──────── Provided material ────────

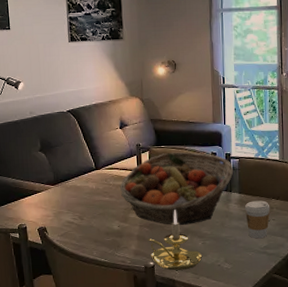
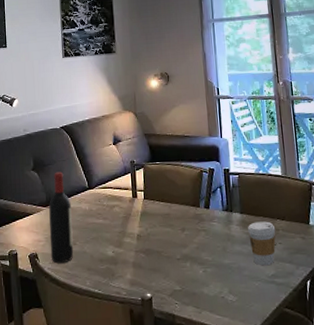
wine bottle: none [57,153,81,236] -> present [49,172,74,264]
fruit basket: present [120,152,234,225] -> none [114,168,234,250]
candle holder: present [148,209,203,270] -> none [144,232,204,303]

────────
──────── Provided material ────────

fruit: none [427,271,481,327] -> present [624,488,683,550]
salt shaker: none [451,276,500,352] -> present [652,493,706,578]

────────

The response should hold exactly the lines starting at the line with "fruit: none [427,271,481,327]" and ending at the line with "salt shaker: none", and no other line of the material above.

[Solution]:
fruit: none [427,271,481,327] -> present [624,488,683,550]
salt shaker: none [451,276,500,352] -> present [652,493,706,578]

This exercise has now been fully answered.